[Start of Attachment]

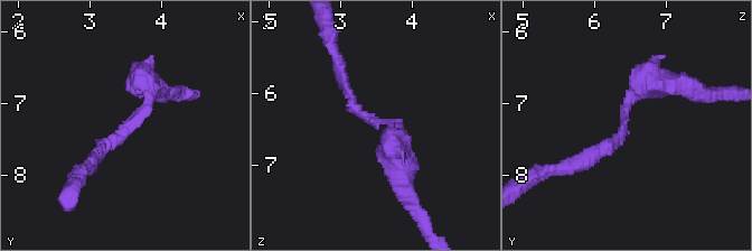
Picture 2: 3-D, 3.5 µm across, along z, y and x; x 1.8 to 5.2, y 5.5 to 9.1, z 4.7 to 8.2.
The arms are 200, 350 nm wide; shape alone is not enough. Inspect: em xy step 3 (tint) at (3.60, 7.35, 6.45).

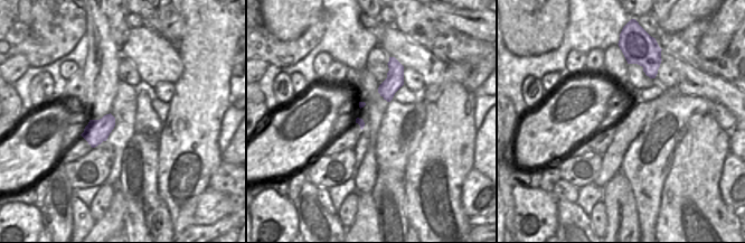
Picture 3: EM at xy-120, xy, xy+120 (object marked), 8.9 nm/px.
Accept. It runs along (661, 82), (627, 102), (618, 140), (579, 161) in picture 2; one cell here.

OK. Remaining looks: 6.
Narrows sharply. Inspect: 3d 3.5 µm at (2.65, 8.40, 4.55).

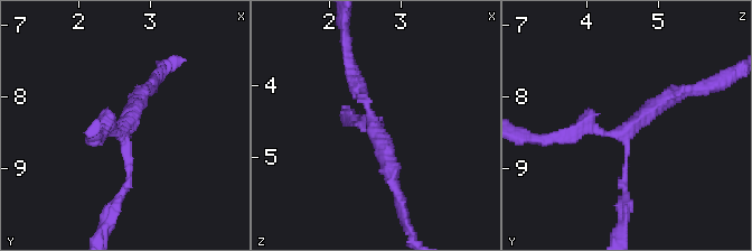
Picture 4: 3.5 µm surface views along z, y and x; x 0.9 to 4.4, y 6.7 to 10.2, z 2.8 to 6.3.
3 arms meet here; the arms are 100, 200, 200 nm wide; now the EM. Inspect: em xy step 2 (tint) at (2.65, 8.50, 4.50).

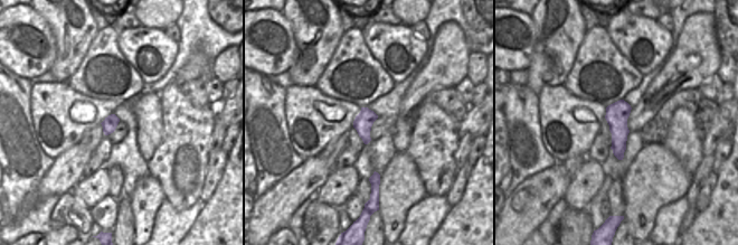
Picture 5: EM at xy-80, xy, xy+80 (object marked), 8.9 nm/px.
Accept. It runs along (394, 182), (349, 62) in picture 4; all the same cell.

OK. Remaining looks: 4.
Inspect: 3d 8 µm at (9.45, 5.50, 0.90).

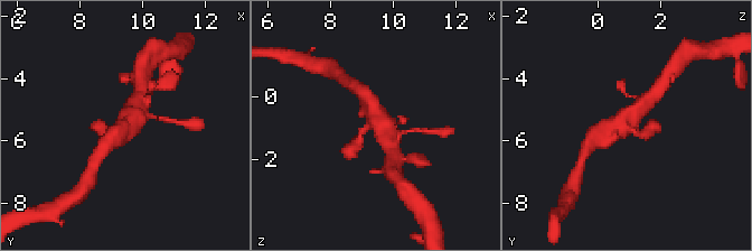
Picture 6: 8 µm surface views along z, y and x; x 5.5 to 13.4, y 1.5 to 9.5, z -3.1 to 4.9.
Inspect: em xy step 2 (tint) at the same point.

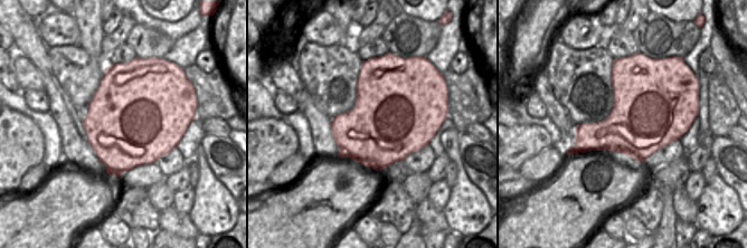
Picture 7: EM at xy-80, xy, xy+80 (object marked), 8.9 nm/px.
Accept. It runs along (105, 132), (132, 122), (139, 109) in picture 6; one cell here.

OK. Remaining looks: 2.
Inspect: 3d 8 µm at (7.70, 0.95, 1.00).

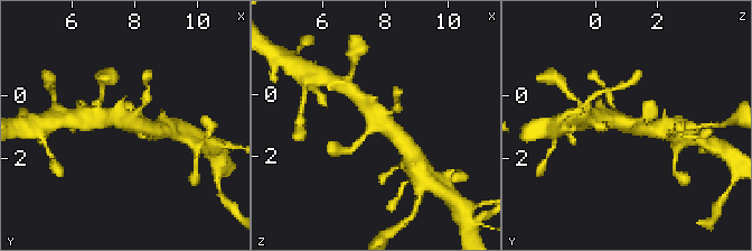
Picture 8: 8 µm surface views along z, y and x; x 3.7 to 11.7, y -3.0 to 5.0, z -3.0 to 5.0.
4 arms meet here; the arms are 150, 150, 450, 500 nm wide; now the EM. Inspect: em xy step 2 (tint) at the same point.

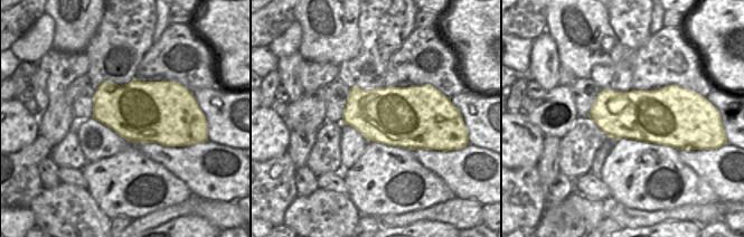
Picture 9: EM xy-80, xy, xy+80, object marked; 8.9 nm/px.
Accept. It runs along (405, 148), (404, 140), (365, 102) in picture 8; all the same cell.

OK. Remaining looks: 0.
Stop: no edits; the rest is unchecked.

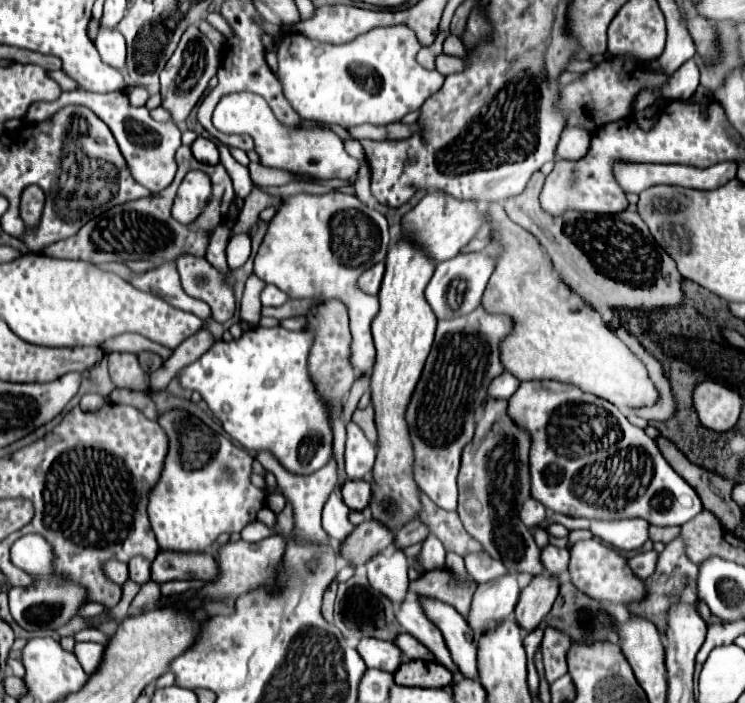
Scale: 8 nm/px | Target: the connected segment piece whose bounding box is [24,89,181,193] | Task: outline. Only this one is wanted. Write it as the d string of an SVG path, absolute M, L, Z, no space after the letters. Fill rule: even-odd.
M85 89L65 91L61 97L53 103L35 103L25 115L24 120L28 123L39 123L49 119L59 109L67 105L83 105L89 107L101 121L107 123L113 137L117 139L117 145L129 165L129 171L135 181L139 181L143 187L147 187L151 193L163 191L175 177L175 151L181 147L181 131L175 123L159 123L153 121L147 107L133 107L129 103L127 93L113 91L113 93L91 93Z

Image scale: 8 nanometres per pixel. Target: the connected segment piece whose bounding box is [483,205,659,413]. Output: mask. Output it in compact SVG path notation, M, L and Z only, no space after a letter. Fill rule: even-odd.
M501 205L487 211L493 219L495 237L501 243L501 255L483 295L483 307L489 313L513 317L515 329L501 343L501 361L519 381L561 381L597 395L621 411L651 407L659 391L651 381L643 361L619 341L613 329L607 329L603 317L591 309L569 285L557 277L555 267L543 253L539 241L523 227L515 225Z

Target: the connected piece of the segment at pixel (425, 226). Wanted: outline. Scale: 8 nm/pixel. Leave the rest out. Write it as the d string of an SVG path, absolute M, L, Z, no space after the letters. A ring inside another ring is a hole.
M437 189L426 192L419 205L403 217L403 233L407 237L415 237L415 241L419 241L419 245L423 245L423 249L427 249L435 261L445 261L455 257L485 223L487 215L483 209L479 209L477 201L459 201Z

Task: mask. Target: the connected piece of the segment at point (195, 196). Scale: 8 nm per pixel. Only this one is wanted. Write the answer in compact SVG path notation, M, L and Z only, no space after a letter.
M189 171L183 183L179 185L173 203L173 217L181 223L193 223L195 217L203 213L209 201L211 201L209 175L203 171Z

[End of Attachment]

Exercise description: Repeat the records above exactly, without any pictures.

Solution for this problem:
Picture 2: 3-D, 3.5 µm across, along z, y and x; x 1.8 to 5.2, y 5.5 to 9.1, z 4.7 to 8.2.
The arms are 200, 350 nm wide; shape alone is not enough. Inspect: em xy step 3 (tint) at (3.60, 7.35, 6.45).

Picture 3: EM at xy-120, xy, xy+120 (object marked), 8.9 nm/px.
Accept. It runs along (661, 82), (627, 102), (618, 140), (579, 161) in picture 2; one cell here.

OK. Remaining looks: 6.
Narrows sharply. Inspect: 3d 3.5 µm at (2.65, 8.40, 4.55).

Picture 4: 3.5 µm surface views along z, y and x; x 0.9 to 4.4, y 6.7 to 10.2, z 2.8 to 6.3.
3 arms meet here; the arms are 100, 200, 200 nm wide; now the EM. Inspect: em xy step 2 (tint) at (2.65, 8.50, 4.50).

Picture 5: EM at xy-80, xy, xy+80 (object marked), 8.9 nm/px.
Accept. It runs along (394, 182), (349, 62) in picture 4; all the same cell.

OK. Remaining looks: 4.
Inspect: 3d 8 µm at (9.45, 5.50, 0.90).

Picture 6: 8 µm surface views along z, y and x; x 5.5 to 13.4, y 1.5 to 9.5, z -3.1 to 4.9.
Inspect: em xy step 2 (tint) at the same point.

Picture 7: EM at xy-80, xy, xy+80 (object marked), 8.9 nm/px.
Accept. It runs along (105, 132), (132, 122), (139, 109) in picture 6; one cell here.

OK. Remaining looks: 2.
Inspect: 3d 8 µm at (7.70, 0.95, 1.00).

Picture 8: 8 µm surface views along z, y and x; x 3.7 to 11.7, y -3.0 to 5.0, z -3.0 to 5.0.
4 arms meet here; the arms are 150, 150, 450, 500 nm wide; now the EM. Inspect: em xy step 2 (tint) at the same point.

Picture 9: EM xy-80, xy, xy+80, object marked; 8.9 nm/px.
Accept. It runs along (405, 148), (404, 140), (365, 102) in picture 8; all the same cell.

OK. Remaining looks: 0.
Stop: no edits; the rest is unchecked.

Scale: 8 nm/px | Target: the connected segment piece whose bounding box is [24,89,181,193] | Task: outline. Only this one is wanted. Write it as the d string of an SVG path, absolute M, L, Z, no space after the letters. Fill rule: even-odd.
M85 89L65 91L61 97L53 103L35 103L25 115L24 120L28 123L39 123L49 119L59 109L67 105L83 105L89 107L101 121L107 123L113 137L117 139L117 145L129 165L129 171L135 181L139 181L143 187L147 187L151 193L163 191L175 177L175 151L181 147L181 131L175 123L159 123L153 121L147 107L133 107L129 103L127 93L113 91L113 93L91 93Z

Image scale: 8 nanometres per pixel. Target: the connected segment piece whose bounding box is [483,205,659,413]. Output: mask. Output it in compact SVG path notation, M, L and Z only, no space after a letter. Fill rule: even-odd.
M501 205L487 211L493 219L495 237L501 243L501 255L483 295L483 307L489 313L513 317L515 329L501 343L501 361L519 381L561 381L597 395L621 411L651 407L659 391L651 381L643 361L619 341L613 329L607 329L603 317L591 309L569 285L557 277L555 267L543 253L539 241L523 227L515 225Z

Target: the connected piece of the segment at pixel (425, 226). Wanted: outline. Scale: 8 nm/pixel. Leave the rest out. Write it as the d string of an SVG path, absolute M, L, Z, no space after the letters. A ring inside another ring is a hole.
M437 189L426 192L419 205L403 217L403 233L407 237L415 237L415 241L419 241L419 245L423 245L423 249L427 249L435 261L445 261L455 257L485 223L487 215L483 209L479 209L477 201L459 201Z

Task: mask. Target: the connected piece of the segment at point (195, 196). Scale: 8 nm per pixel. Only this one is wanted. Write the answer in compact SVG path notation, M, L and Z only, no space after a letter.
M189 171L183 183L179 185L173 203L173 217L181 223L193 223L195 217L203 213L209 201L211 201L209 175L203 171Z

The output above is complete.